It was during E3 2017 in June that we first laid eyes on Monster Hunter: World, a new addition to the hugely popular Capcom franchise that will grace the PS4, Xbox One and PC for the first time after a long history of releases for handheld consoles like the 3DS and PSP.
Understandably, Monster Hunter fans are getting extremely excited about the game, and we can see why. The power of PS4 and Xbox One means that the game can be taken to a whole new level of awesome.
But we'll still see all of the familiar gameplay elements that we know and love in Monster Hunter: World, including all fourteen weapons from Monster Hunter Generations, four player co-op and even the little BBQ Spit for cooking meat.
Read on to find out more about the gameplay, watch videos of it in action and discover everything there is to know so far about Monster Hunter: World.
For more of the most exciting games coming soon, visit: Best upcoming games 2017.
When is Monster Hunter: World coming out?
When Capcom first took to the stage to announce Monster Hunter World, we didn't let ourselves get too excited because, in the past, Monster Hunter games have generally come out in Japan several months ahead of the UK and US launch.
However, the company has since revealed that it aims to release the game worldwide simultaneously in early 2018 so there really isn't that long to wait.
That's because, for the first time ever, players from Japan (where the game originates and is absolutely enormous in terms of popularity) will be able to play Monster Hunter with players from Western regions on the same servers.
In fact, Capcom has been working on Monster Hunter World behind the scenes for three years.
If you're planning on playing Monster Hunter World on PC, Capcom says that it is coming in 2018, but it will arrive a few months after the PS4 and Xbox One versions will.
Monster Hunter: World gameplay
So what will playing Monster Hunter World be like and how will it differ from previous Monster Hunter games?
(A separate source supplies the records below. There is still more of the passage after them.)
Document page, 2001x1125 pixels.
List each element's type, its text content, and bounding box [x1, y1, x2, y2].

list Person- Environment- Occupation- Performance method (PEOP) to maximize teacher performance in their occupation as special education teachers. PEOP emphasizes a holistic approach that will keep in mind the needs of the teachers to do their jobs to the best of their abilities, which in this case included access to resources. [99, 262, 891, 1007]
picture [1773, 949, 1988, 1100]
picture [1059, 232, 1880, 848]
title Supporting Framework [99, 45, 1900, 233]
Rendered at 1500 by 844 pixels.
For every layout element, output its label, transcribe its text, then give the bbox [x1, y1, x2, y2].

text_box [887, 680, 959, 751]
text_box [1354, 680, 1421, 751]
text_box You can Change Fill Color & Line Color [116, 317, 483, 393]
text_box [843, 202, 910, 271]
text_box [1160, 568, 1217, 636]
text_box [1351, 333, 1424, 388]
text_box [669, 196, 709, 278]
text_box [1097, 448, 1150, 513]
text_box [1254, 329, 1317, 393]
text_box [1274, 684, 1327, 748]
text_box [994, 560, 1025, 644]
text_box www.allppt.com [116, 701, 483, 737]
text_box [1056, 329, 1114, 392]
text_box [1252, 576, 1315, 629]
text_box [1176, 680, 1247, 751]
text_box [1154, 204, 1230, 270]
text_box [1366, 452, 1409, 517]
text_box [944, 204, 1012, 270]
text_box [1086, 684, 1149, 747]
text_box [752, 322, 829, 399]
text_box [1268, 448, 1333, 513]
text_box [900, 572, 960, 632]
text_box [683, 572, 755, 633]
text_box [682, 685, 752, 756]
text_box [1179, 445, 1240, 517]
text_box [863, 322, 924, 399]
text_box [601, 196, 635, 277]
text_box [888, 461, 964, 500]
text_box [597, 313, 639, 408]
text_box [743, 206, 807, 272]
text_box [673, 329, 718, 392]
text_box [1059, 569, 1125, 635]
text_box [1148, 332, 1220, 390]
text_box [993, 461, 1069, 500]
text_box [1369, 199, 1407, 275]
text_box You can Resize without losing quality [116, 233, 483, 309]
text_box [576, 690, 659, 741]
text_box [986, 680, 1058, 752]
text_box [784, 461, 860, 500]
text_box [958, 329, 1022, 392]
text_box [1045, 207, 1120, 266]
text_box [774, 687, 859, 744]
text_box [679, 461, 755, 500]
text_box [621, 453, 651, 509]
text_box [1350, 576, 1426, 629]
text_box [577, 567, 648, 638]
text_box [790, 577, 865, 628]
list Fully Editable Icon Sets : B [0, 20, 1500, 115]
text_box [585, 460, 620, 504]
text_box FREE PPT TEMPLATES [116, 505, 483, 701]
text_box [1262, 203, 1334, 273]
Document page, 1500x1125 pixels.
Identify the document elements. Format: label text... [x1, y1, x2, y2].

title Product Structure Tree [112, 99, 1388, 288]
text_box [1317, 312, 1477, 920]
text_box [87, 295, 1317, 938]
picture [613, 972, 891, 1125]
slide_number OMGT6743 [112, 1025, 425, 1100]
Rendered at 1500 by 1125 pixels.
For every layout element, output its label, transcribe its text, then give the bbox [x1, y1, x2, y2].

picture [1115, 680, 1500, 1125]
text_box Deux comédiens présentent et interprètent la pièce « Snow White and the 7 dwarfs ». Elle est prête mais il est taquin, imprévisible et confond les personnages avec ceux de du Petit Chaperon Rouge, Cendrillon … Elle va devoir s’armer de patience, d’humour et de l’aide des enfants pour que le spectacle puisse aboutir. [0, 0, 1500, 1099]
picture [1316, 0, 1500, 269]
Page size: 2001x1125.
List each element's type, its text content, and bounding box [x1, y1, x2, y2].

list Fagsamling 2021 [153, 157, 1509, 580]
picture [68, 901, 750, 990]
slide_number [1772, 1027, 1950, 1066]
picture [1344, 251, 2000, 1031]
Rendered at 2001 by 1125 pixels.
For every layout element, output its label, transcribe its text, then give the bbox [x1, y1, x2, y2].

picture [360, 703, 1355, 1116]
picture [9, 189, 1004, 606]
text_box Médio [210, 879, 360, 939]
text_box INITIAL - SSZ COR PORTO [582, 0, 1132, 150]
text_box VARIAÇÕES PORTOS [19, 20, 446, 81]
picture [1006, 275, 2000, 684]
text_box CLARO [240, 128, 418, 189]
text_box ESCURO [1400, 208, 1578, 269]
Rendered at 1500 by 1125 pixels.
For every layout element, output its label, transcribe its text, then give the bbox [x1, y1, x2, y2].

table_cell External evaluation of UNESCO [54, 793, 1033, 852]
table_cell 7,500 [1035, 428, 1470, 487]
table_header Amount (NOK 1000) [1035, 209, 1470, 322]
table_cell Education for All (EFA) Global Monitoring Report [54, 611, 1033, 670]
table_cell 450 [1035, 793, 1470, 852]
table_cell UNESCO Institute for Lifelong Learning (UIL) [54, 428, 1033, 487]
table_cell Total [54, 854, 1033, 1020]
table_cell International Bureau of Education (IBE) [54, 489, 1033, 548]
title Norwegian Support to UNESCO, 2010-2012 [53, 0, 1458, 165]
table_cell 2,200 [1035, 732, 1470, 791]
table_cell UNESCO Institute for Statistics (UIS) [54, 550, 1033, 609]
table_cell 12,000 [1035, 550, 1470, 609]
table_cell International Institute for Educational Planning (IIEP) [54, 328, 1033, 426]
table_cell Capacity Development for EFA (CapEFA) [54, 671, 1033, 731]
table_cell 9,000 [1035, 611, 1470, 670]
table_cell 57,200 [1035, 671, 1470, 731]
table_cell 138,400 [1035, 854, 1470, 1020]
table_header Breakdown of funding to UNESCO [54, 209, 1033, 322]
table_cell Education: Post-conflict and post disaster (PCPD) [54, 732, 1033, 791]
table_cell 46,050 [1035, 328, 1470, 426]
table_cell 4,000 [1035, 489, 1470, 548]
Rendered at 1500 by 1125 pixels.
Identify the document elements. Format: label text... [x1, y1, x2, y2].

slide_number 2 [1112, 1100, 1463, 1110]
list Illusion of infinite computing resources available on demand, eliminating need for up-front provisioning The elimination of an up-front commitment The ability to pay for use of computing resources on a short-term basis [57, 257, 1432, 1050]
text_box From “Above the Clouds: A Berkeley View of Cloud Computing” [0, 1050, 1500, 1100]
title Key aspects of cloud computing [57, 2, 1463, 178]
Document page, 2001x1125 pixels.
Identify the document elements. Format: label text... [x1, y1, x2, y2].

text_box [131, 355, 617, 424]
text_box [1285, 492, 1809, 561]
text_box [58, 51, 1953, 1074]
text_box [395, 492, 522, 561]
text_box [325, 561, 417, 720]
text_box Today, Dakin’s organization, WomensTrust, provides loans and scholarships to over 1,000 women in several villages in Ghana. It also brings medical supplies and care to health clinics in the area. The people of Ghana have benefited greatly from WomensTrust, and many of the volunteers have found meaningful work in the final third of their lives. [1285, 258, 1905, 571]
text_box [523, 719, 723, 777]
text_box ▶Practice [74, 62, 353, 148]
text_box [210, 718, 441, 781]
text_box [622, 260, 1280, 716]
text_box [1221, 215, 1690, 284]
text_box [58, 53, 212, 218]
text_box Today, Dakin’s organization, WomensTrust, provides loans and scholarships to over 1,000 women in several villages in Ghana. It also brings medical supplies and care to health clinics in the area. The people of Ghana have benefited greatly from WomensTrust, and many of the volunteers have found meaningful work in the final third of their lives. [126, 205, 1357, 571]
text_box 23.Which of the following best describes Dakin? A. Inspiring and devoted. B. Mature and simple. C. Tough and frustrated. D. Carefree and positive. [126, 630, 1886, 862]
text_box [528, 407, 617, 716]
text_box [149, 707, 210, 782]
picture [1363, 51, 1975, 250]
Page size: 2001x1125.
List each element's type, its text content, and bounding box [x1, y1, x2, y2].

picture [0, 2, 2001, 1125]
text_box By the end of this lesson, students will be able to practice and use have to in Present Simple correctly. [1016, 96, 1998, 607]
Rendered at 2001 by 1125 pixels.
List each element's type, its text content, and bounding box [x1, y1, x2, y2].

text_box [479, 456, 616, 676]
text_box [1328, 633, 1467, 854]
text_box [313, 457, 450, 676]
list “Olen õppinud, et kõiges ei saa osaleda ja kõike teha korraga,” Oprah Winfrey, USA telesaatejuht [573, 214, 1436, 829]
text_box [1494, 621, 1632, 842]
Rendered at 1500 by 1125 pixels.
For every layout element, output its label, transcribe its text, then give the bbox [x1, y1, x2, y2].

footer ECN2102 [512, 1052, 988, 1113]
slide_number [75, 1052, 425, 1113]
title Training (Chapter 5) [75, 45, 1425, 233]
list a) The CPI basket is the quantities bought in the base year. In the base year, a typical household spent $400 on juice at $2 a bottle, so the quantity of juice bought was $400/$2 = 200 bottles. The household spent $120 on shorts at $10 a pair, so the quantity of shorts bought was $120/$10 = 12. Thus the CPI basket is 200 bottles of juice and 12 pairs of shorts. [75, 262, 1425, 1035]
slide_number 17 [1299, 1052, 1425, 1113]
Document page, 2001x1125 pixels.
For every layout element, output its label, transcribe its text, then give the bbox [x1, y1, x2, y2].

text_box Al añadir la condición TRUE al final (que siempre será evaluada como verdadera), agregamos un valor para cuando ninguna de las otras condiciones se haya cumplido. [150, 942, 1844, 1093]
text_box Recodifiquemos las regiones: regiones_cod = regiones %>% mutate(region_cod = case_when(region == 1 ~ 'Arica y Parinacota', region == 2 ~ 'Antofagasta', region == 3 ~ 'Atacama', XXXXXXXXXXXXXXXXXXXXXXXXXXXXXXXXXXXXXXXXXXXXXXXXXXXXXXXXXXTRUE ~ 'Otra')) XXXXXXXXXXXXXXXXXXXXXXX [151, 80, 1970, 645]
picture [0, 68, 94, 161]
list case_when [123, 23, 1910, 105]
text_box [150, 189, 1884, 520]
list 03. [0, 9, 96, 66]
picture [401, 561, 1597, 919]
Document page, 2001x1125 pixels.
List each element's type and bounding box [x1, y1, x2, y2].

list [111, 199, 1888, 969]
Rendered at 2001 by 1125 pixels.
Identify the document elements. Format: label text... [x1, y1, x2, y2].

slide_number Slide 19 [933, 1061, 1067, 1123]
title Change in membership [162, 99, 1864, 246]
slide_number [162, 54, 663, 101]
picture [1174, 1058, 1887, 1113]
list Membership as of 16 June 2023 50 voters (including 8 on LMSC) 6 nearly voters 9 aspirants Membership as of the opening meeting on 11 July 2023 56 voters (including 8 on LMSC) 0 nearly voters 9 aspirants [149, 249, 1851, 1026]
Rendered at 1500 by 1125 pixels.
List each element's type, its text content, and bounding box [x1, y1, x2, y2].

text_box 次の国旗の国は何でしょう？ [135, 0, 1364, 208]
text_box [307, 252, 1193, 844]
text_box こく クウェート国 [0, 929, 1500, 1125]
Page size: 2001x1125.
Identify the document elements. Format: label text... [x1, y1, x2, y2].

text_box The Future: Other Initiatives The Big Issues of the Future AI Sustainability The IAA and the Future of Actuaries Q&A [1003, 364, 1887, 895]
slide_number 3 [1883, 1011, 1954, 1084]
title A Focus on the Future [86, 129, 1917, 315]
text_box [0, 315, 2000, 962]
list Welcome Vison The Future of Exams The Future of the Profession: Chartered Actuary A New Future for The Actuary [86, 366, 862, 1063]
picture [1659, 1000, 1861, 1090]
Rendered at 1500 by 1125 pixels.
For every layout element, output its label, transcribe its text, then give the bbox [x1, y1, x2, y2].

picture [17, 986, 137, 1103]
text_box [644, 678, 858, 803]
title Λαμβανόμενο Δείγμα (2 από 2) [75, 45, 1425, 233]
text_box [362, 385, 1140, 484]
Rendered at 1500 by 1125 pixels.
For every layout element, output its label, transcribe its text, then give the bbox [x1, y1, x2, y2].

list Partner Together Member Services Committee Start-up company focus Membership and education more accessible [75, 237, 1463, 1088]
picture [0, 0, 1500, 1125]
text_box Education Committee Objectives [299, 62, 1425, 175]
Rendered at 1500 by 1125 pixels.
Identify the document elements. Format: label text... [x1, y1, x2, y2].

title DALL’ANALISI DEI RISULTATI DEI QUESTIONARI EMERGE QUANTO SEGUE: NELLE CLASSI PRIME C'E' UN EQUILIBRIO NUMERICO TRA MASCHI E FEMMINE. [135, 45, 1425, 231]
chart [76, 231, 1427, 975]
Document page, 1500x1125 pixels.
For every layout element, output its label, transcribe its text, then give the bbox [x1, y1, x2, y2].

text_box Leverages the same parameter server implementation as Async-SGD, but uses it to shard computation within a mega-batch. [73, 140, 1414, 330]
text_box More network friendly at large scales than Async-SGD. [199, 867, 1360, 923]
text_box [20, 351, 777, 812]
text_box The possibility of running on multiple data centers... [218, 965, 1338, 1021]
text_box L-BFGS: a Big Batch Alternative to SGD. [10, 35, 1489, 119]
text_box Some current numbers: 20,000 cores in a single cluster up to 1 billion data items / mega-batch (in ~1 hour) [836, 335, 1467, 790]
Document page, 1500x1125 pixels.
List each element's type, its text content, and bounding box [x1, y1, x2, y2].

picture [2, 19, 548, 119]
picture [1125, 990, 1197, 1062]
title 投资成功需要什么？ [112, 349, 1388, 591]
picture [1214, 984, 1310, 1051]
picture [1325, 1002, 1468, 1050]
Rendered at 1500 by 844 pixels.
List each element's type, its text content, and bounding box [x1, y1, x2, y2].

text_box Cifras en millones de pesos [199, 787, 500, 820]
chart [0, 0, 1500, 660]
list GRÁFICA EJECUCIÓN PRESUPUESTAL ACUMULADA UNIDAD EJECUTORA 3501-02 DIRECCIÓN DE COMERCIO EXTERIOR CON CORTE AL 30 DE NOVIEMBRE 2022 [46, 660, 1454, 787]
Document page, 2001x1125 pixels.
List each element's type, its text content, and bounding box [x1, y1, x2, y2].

We've had a surprisingly in-depth look at the gameplay thanks to a live stream from Capcom that showed 25 minutes of gameplay and a second Monster Hunter: World Ancient Forest Gameplay video. The former was all in Japanese, but you can watch Arekkz Gaming's breakdown translation above. The newer video is available to watch below.
To us, it looks like the Monster Hunter we're familiar with but with additional power that has never been achievable before.
For a start, the monsters themselves are more intelligent and have a powerful AI that means they can fight against each other and eat each other like they would in a real food chain. Players can use this to their advantage, so tactical gameplay will be more important than ever.
The maps look like they're going to be huge, and unlike the current Monster Hunter games there will be no loading screens within them. Instead you'll be able to move freely around each map to gather, hunt and collaborate with other hunters, and these maps will even have a day and night cycle that will change the way some monsters behave.
Plus, some of the environment will be destructible. Break down walls to make new paths, flood monsters out of particular areas or use trees to pin down monsters for a short time.
The downside to these improved maps is that escape is much more difficult if you find yourself in a tricky situation. You won't be able to run into the next area to heal or sharpen your weapon mid fight. The good news is that you won't have to stop and stand still while you eat or drink. Instead, you can heal while you're on the move.
If you've embarked on a quest alone but run into a monster that's more ferocious than you had anticipated, you can even fire up a flare to invite additional hunters to join you no matter where you are in the quest. Alternatively, you can team up with up to four friends or other hunters online in the Guild Hall before you embark.
Also new are stealth elements to the gameplay, again making hunts more tactical than before. You can throw rocks to distract monsters, or hide within tall grass. There are even camouflage items that you can wear to sneak up on them and mount them.
In order to throw rocks, you'll need to use the new Slinger, which can also be used to reach higher places and pull down rock formations.
That's after you've found them, of course, which is also different in Monster Hunter Worlds. You'll be able to track monsters down by examining footprints, mucus and more, after which you'll be helped out by Scout flies which will lead you right to the monster itself.
Attacking the monster will produce damage numbers with every hit, so you can determine which weapons work best and where to hit for maximum damage. We're glad that there is no health bar for the monsters though, because part of the fun is not knowing how close it is to death.
If you decide that the weapon you're using isn't working particularly well on the monster you're hunting, you'll be able to quick travel back to base camp to swap it out, but only when you are not in combat.
Gathering items seems to have changed for the better, too. Instead of the slow process of picking things up, you'll now be able to quickly grab them, even if you're running.
There are some gameplay elements missing from Monster Hunter World, though. Prowler Mode, which was introduced in Monster Hunter Generations and let you run around as your trusty feline companion, doesn't seem to be part of the new game. You will still be able to bring a Palico with you on solo quests, though.
And even Hunting Arts, which also emerged as part of Monster Hunter Generations, seem to have been discontinued.
As mentioned, you'll be able to team up with up to four other players, but there is a single-player mode available both online and offline too. This time, the quest system will be the same in both modes.
Unfortunately, you won't be able to play cross platform with your friends, so if you all use different consoles you're out of luck.